Well, it is all in the original title. The author's conclusion of "Why I am not worried" was based on the facts listed in his article. However, given the gravity of the current situation at the power plant we can assume that even though the facts listed in the article were all correct the author has misinterpreted them and reached a conclusion that that is wrong.

Edit: Think of it as a physic text homework problem. You have various facts listed throughout the problem, but your job is to use a correct formulas applied in the right sequences in order to derive a correct answer (aka interpret data "facts"). Simply re-stating the facts won't give you credit for the problem - the correct answer will (aka "conclusion").


Again, I'd posit that given the facts available 3/12, it was the right conclusion.


Well, my conclusion was totally different - right after the first explosion.
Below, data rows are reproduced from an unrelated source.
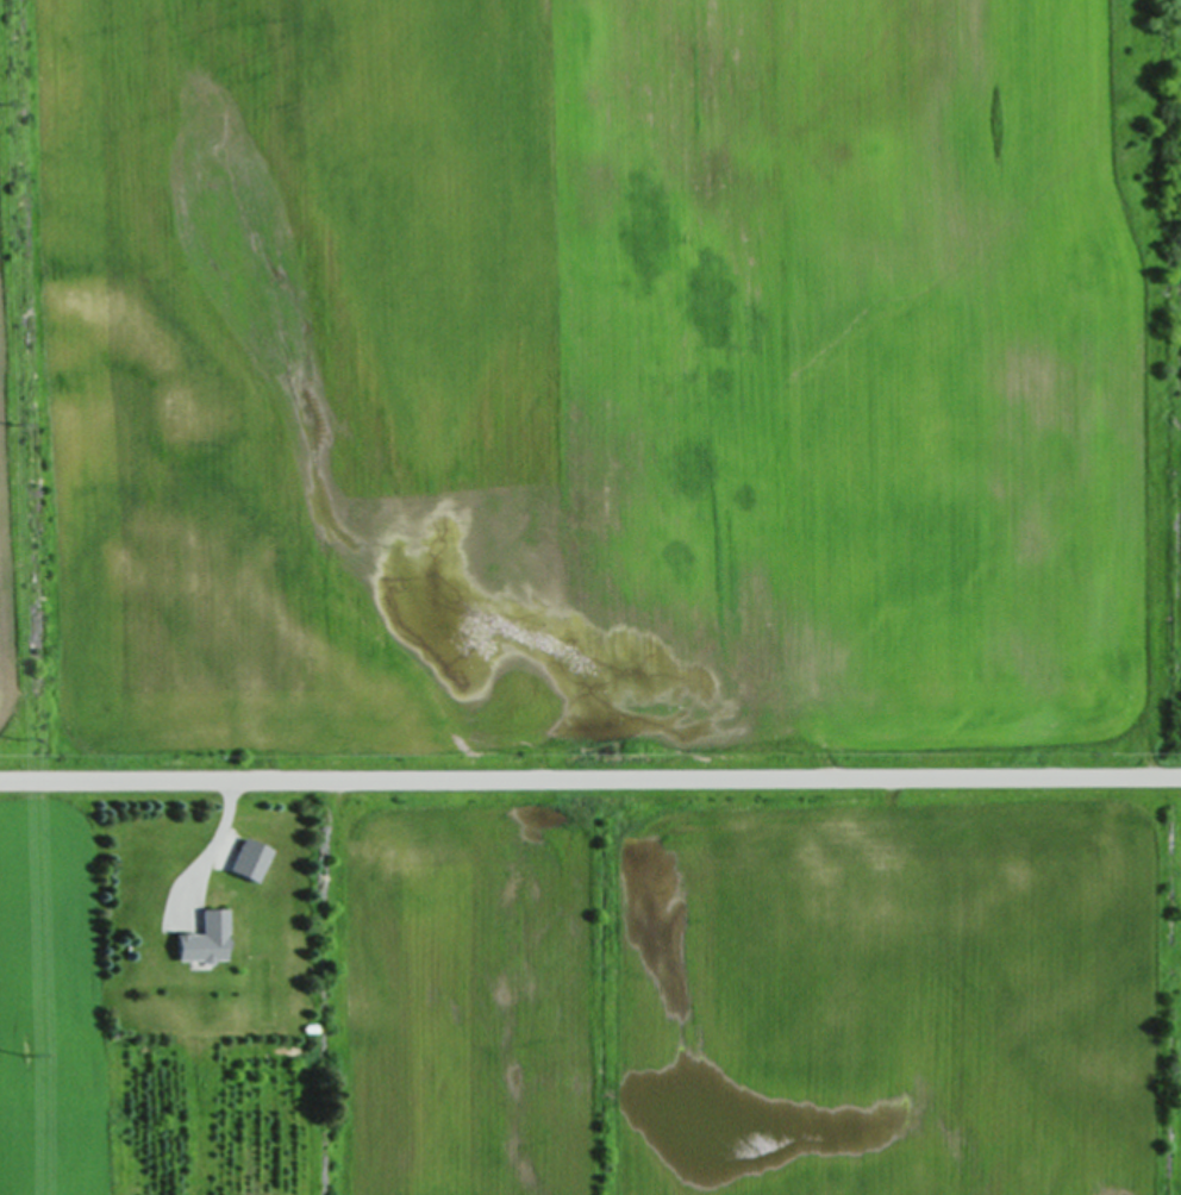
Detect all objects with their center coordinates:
power tower: (3, 102)
power tower: (8, 423)
power tower: (15, 741)
road: (590, 779)
building: (247, 859)
building: (201, 939)
power tower: (23, 1048)

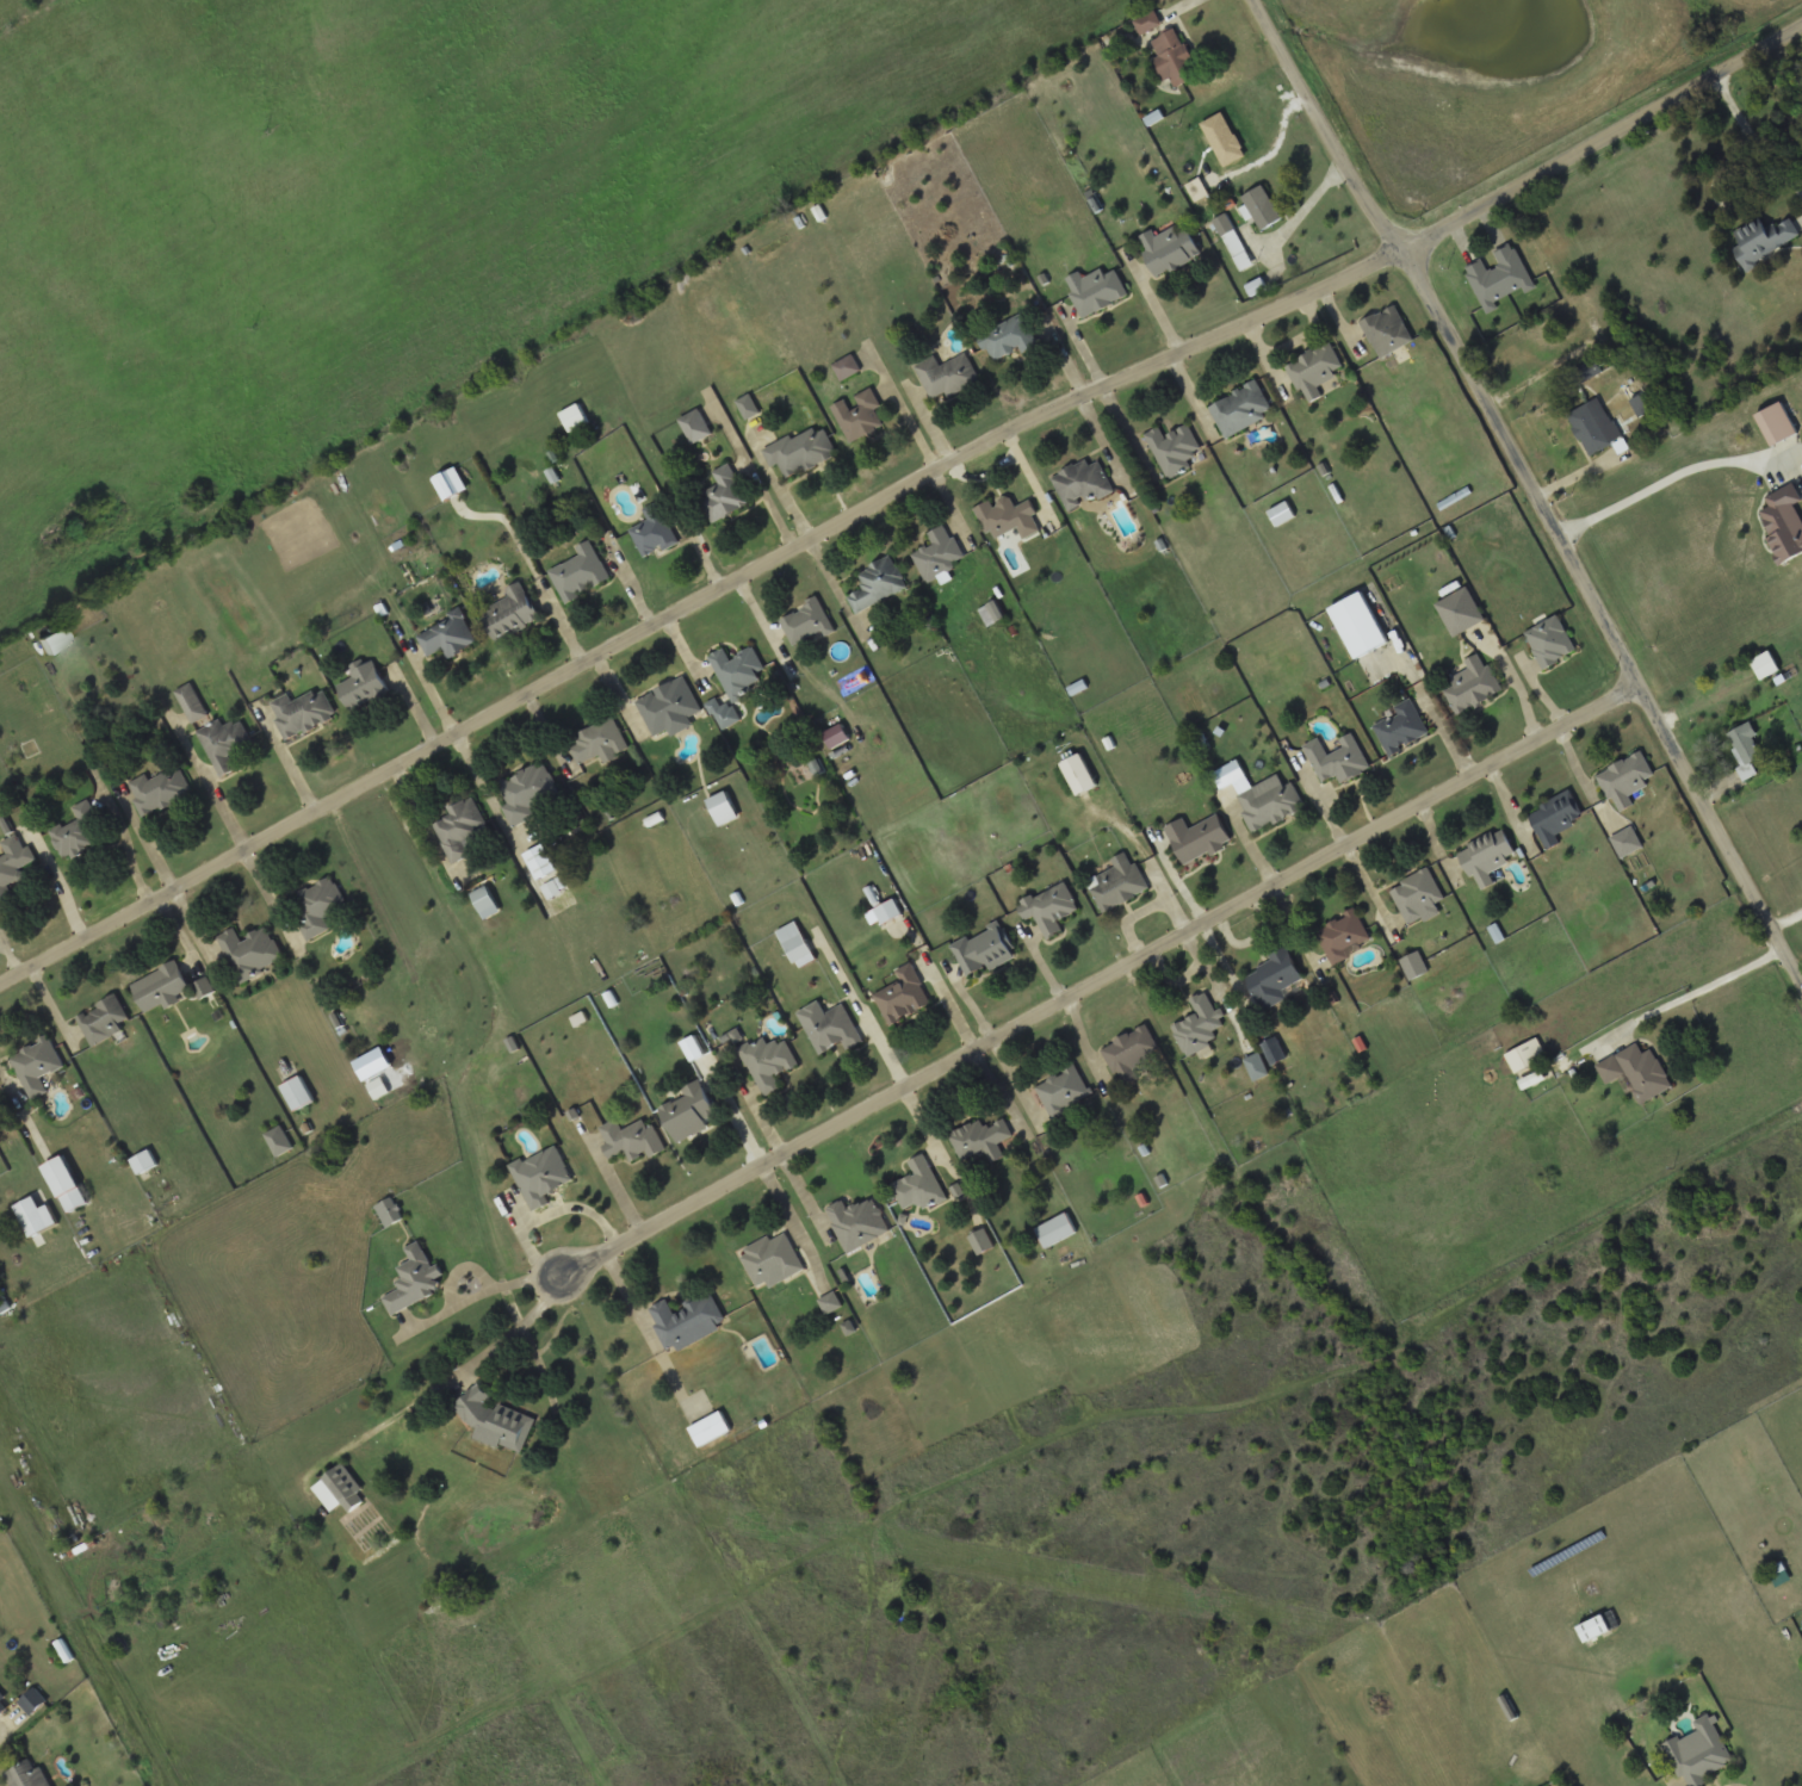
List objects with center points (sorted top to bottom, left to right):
building: (1149, 23)
building: (1174, 59)
building: (1262, 207)
building: (1764, 239)
building: (1234, 242)
building: (1170, 249)
building: (1500, 276)
building: (1097, 289)
building: (1388, 330)
building: (1008, 338)
building: (848, 366)
building: (1315, 370)
building: (947, 374)
building: (748, 405)
building: (1242, 408)
building: (860, 414)
building: (574, 417)
building: (1777, 423)
building: (696, 425)
building: (1595, 425)
building: (1174, 448)
building: (802, 450)
road: (1672, 475)
building: (1082, 482)
building: (452, 485)
road: (1534, 492)
building: (724, 494)
road: (895, 494)
building: (1282, 513)
building: (1008, 517)
building: (1784, 522)
building: (654, 530)
building: (939, 554)
building: (580, 571)
building: (878, 583)
building: (1461, 611)
building: (512, 612)
building: (806, 622)
building: (1359, 625)
building: (448, 635)
building: (56, 640)
building: (1551, 642)
building: (1765, 664)
building: (738, 671)
building: (1473, 684)
building: (364, 685)
building: (192, 702)
building: (670, 707)
building: (303, 713)
building: (1402, 727)
building: (599, 741)
building: (226, 742)
building: (1747, 747)
building: (1339, 758)
building: (1080, 774)
building: (1626, 779)
building: (161, 789)
building: (528, 791)
building: (1270, 802)
building: (723, 807)
building: (1555, 817)
building: (462, 827)
building: (79, 830)
building: (1198, 837)
building: (1627, 841)
building: (1488, 856)
building: (13, 863)
building: (1117, 881)
building: (1418, 896)
building: (486, 901)
building: (319, 904)
building: (1051, 907)
building: (889, 911)
building: (1344, 935)
building: (795, 941)
building: (984, 950)
building: (251, 951)
building: (1415, 965)
building: (1274, 978)
building: (162, 987)
building: (205, 987)
road: (1087, 987)
building: (905, 995)
building: (103, 1020)
building: (1199, 1025)
building: (834, 1030)
building: (1131, 1053)
building: (1526, 1055)
building: (768, 1061)
building: (36, 1065)
building: (1637, 1071)
building: (1062, 1090)
building: (298, 1093)
building: (690, 1111)
building: (631, 1139)
building: (981, 1139)
building: (279, 1141)
building: (144, 1161)
building: (542, 1176)
building: (920, 1185)
building: (74, 1199)
building: (390, 1211)
building: (858, 1222)
building: (1056, 1230)
building: (982, 1241)
building: (772, 1259)
building: (415, 1279)
building: (687, 1321)
building: (497, 1419)
building: (711, 1428)
building: (340, 1489)
building: (1594, 1628)
building: (3, 1703)
building: (1699, 1752)
building: (27, 1775)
Edit: I think you should really stop arguing this by now :) Unfortunately, I can not give you a credit for that problem - there is no partial credit, the answer is wrong so it is an "F".
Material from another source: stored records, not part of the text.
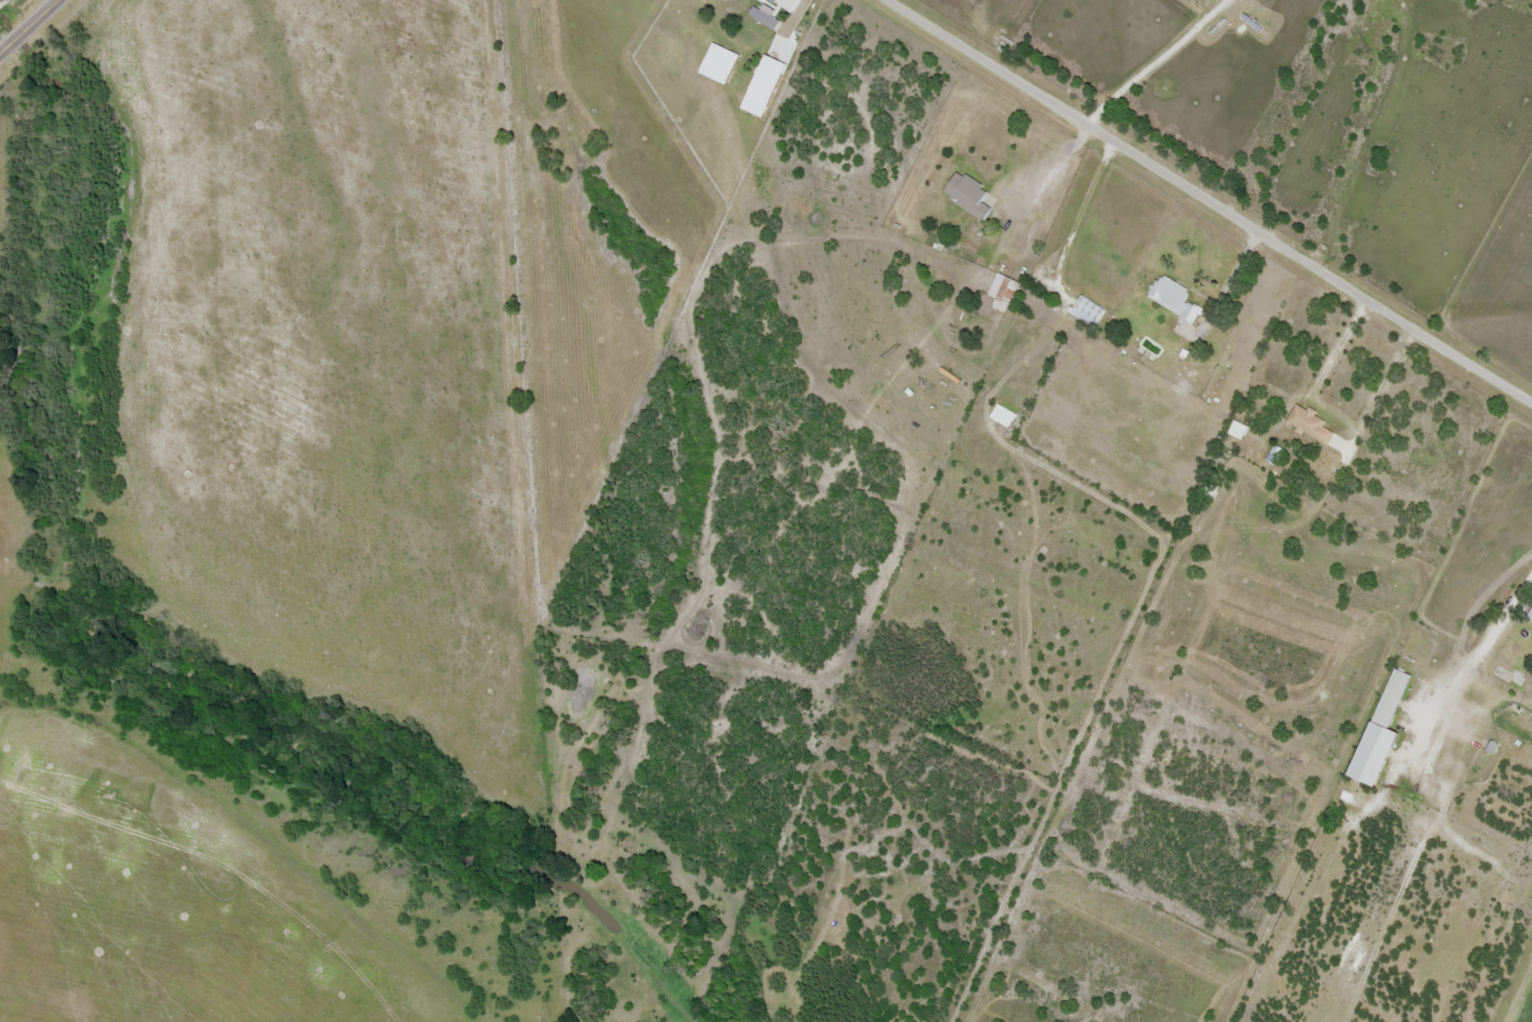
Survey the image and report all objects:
road: (29, 27)
road: (1209, 202)
building: (1175, 301)
building: (1529, 617)
road: (1504, 621)
building: (1378, 730)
It was never the right conclusion to believe this kind of energy can be indefinitely managed.


Nuclear reactors are not velociraptors.


which facts are true? How would you know? What is your source of info? PR by government, or the PR by the plant operator?

I completely support the nuclear energy and i consider Chernobyls is just a cost of doing business. Yet all this hysteria - everything is ok! everything is doomed! Com'n, we lost 30km area in Chernobyl, we'll lose a few kilometers diameter zone in this case - again it is the low price for the progress - we lost much more land for the roads for cars, we've been killing a lot more of animals and people for other reasons. Relax, we're making progress.


chuckle I'm getting tired of reiterating this, but NOBODY KNOWS which facts are right and which facts are wrong. They are epistemically bankrupt in the sense that their state of knowledge cannot rationally support the conclusions they are drawing. As I said, typical MIT hubris.